*RECORD EXTRACTS*
»»

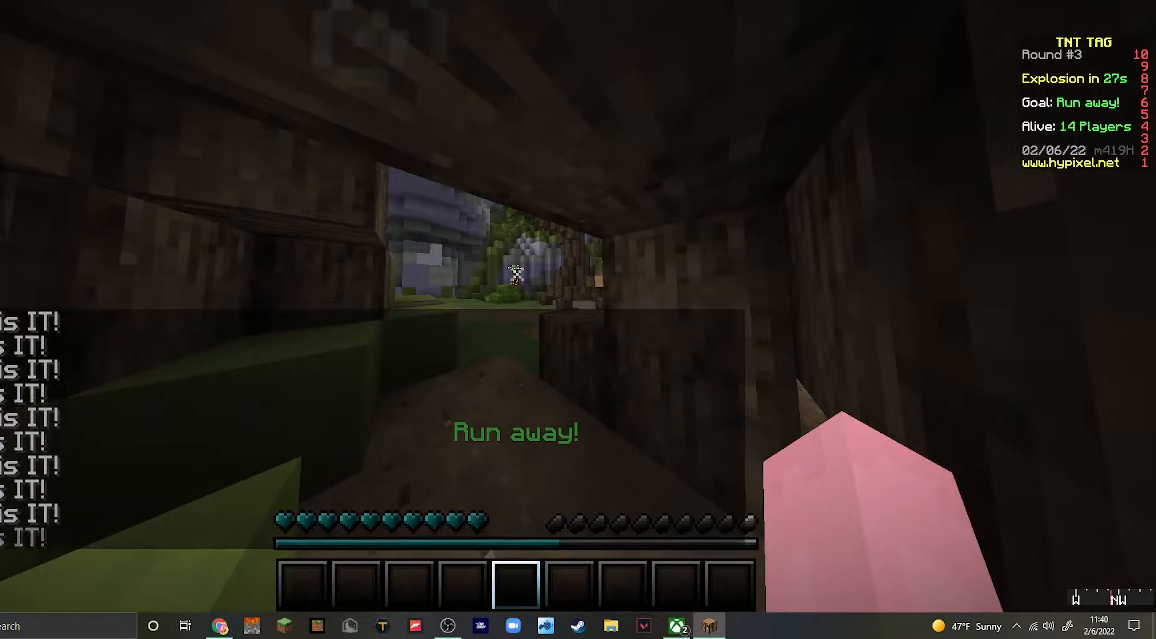
{"keys": ["s"], "mouse": [], "events": []}
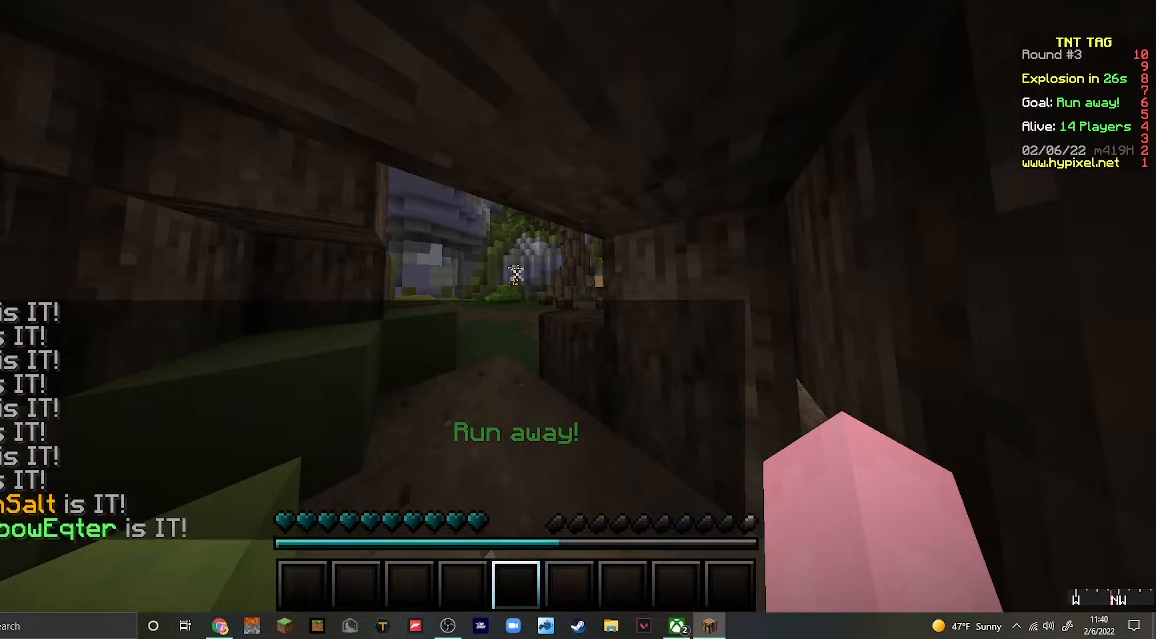
{"keys": ["s"], "mouse": [], "events": []}
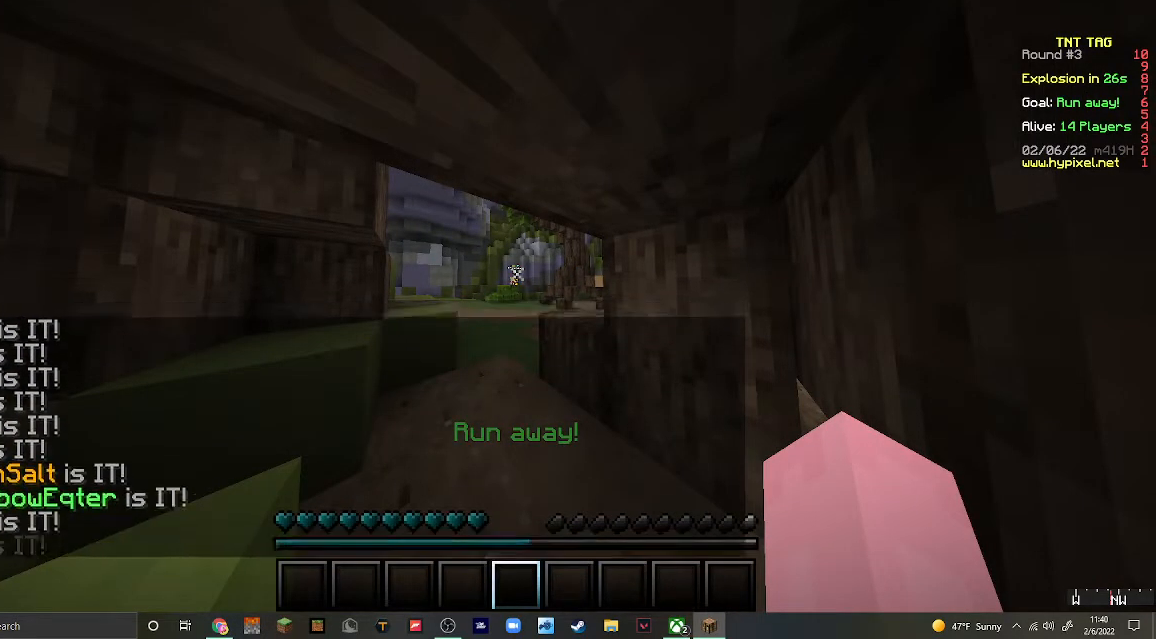
{"keys": ["s"], "mouse": [], "events": []}
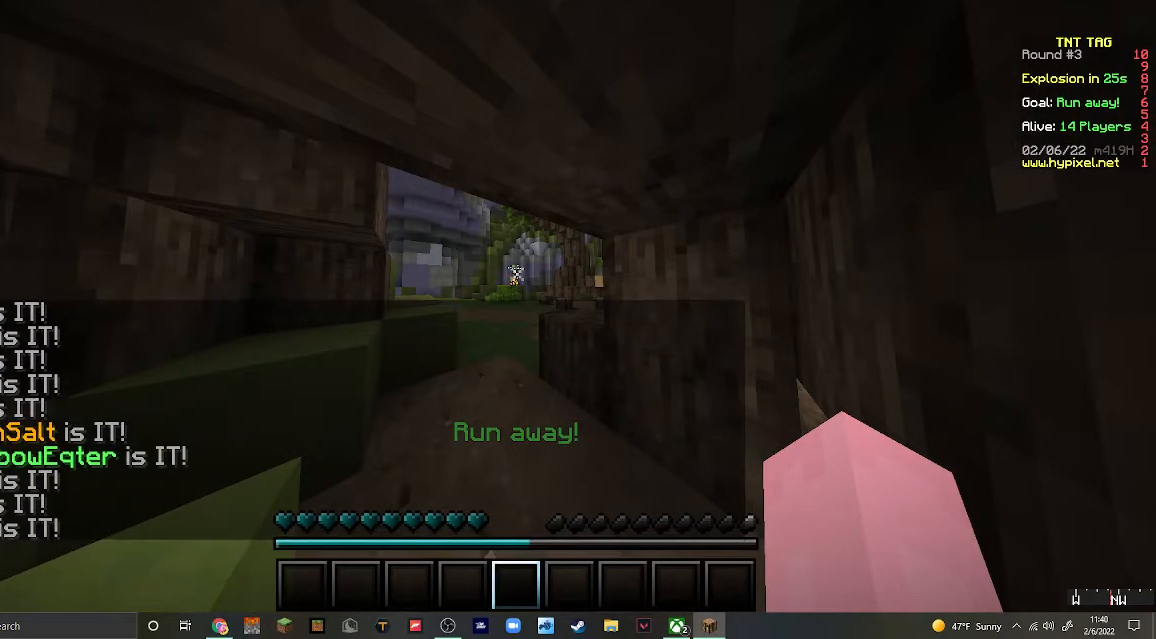
{"keys": ["s"], "mouse": [], "events": []}
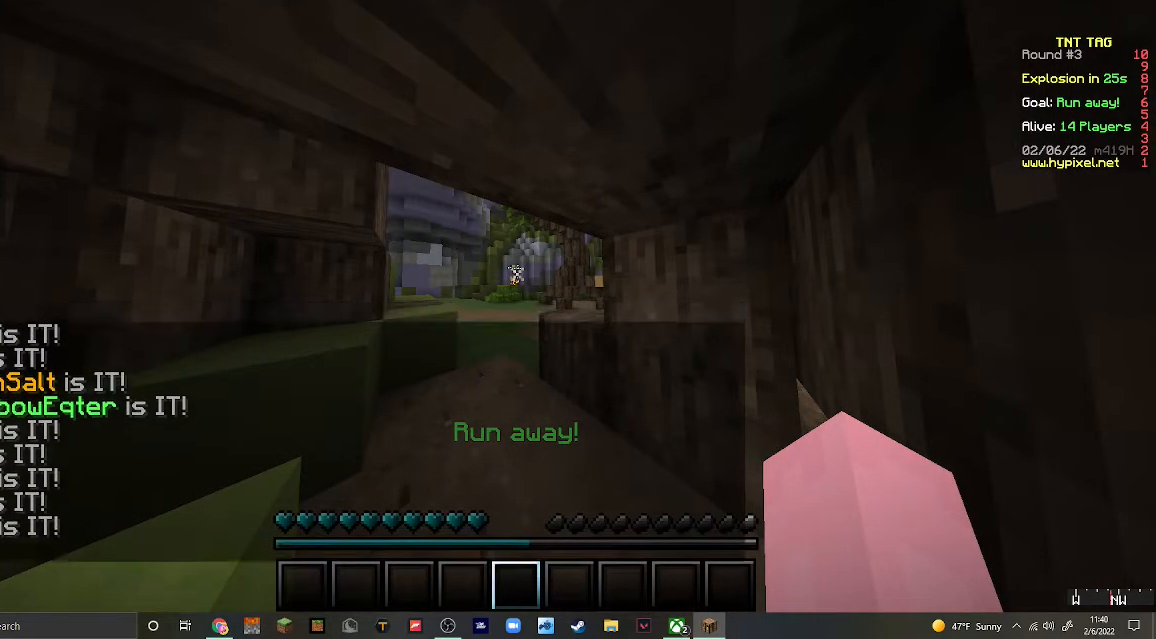
{"keys": ["s"], "mouse": [], "events": []}
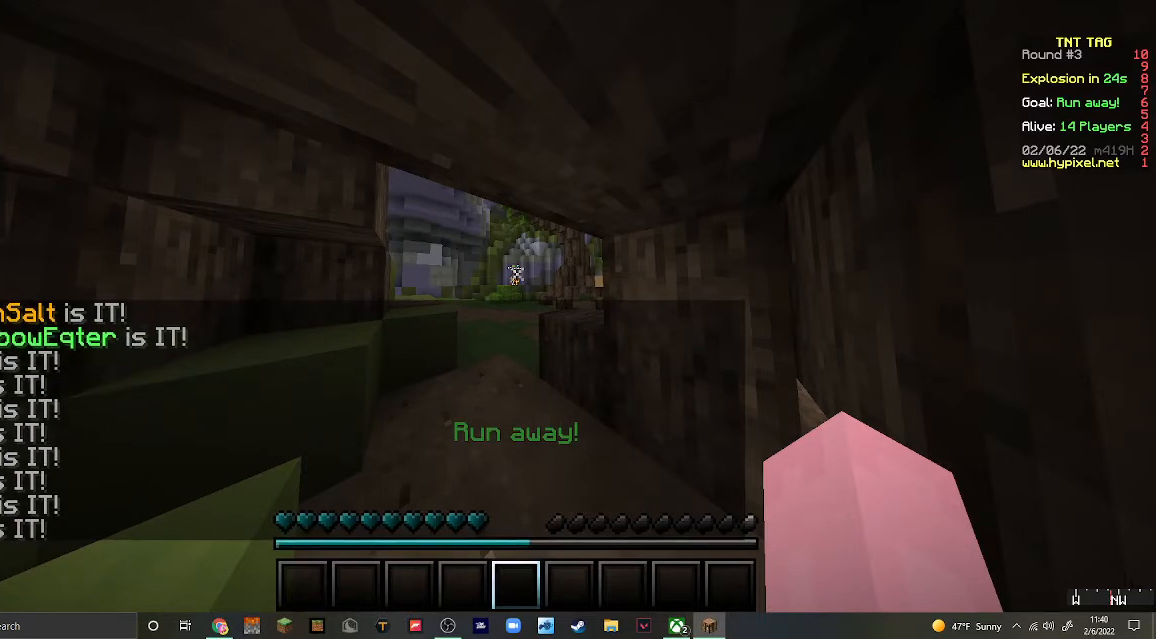
{"keys": ["s"], "mouse": [], "events": []}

««

*WORK REQUIRED*
All entries must be output exactly as they stand, and every picture must be left out.

*ANSWER*
{"keys": ["s"], "mouse": [], "events": []}
{"keys": ["s"], "mouse": [], "events": []}
{"keys": ["s"], "mouse": [], "events": []}
{"keys": ["s"], "mouse": [], "events": []}
{"keys": ["s"], "mouse": [], "events": []}
{"keys": ["s"], "mouse": [], "events": []}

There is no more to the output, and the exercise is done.